Mid-Year Is the Right Time to Audit Payroll Data
Most employers wait until December to think about W-2 accuracy. The better approach is a mid-year payroll audit, typically in June or July, when there is still time to correct ongoing issues before they compound through the rest of the year.
A mid-year payroll compliance audit should cover:
- Confirm that all benefit deductions in payroll match the elections on file from open enrollment
- Verify that employer HSA contributions are being reported through payroll, not just deposited directly to the account
- Review any employees who have worked in multiple states and confirm that state withholding reflects actual work locations
- Check that any fringe benefits provided year-to-date have been added to taxable wages appropriately
- Confirm that all new hires have valid Social Security numbers on file and that they match payroll records
For businesses using a professional employer organization, these reconciliations are typically handled as part of the payroll compliance service. For businesses managing payroll internally or through a basic payroll software subscription, the mid-year audit is usually a manual process that falls to whoever owns payroll, which is often someone who also has a different primary job.

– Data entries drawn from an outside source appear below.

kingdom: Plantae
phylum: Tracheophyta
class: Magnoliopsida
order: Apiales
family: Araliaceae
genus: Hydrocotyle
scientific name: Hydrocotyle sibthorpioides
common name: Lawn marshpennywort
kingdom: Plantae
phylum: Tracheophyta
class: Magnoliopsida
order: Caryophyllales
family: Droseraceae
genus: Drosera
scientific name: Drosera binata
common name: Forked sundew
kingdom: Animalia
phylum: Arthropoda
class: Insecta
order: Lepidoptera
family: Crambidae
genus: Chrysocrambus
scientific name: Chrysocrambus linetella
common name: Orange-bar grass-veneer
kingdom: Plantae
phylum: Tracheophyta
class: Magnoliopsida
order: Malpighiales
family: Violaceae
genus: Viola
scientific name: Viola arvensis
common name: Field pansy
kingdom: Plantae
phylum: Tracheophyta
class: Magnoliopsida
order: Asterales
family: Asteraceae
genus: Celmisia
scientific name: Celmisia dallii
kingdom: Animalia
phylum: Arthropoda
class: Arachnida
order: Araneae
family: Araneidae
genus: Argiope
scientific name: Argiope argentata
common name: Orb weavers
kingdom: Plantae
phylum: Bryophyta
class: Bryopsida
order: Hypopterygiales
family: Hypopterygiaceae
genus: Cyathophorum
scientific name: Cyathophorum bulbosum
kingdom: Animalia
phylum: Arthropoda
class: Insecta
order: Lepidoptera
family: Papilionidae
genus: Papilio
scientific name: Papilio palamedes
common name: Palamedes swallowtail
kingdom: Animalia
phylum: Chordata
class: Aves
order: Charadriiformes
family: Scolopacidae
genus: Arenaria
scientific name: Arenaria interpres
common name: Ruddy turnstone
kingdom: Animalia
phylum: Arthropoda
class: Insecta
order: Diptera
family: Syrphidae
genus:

HR outsourcing and fractional HR arrangements often include access to payroll compliance expertise that small employers would not otherwise have on staff. The cost of finding a W-2 error in June is a simple correction. The cost of finding it in February, after forms have been distributed and filed, is significantly higher.
This month, pull last year's W-2s and compare Box 12 codes against your current payroll setup, then identify any benefit contributions or fringe benefits being tracked outside of payroll that should be running through it instead.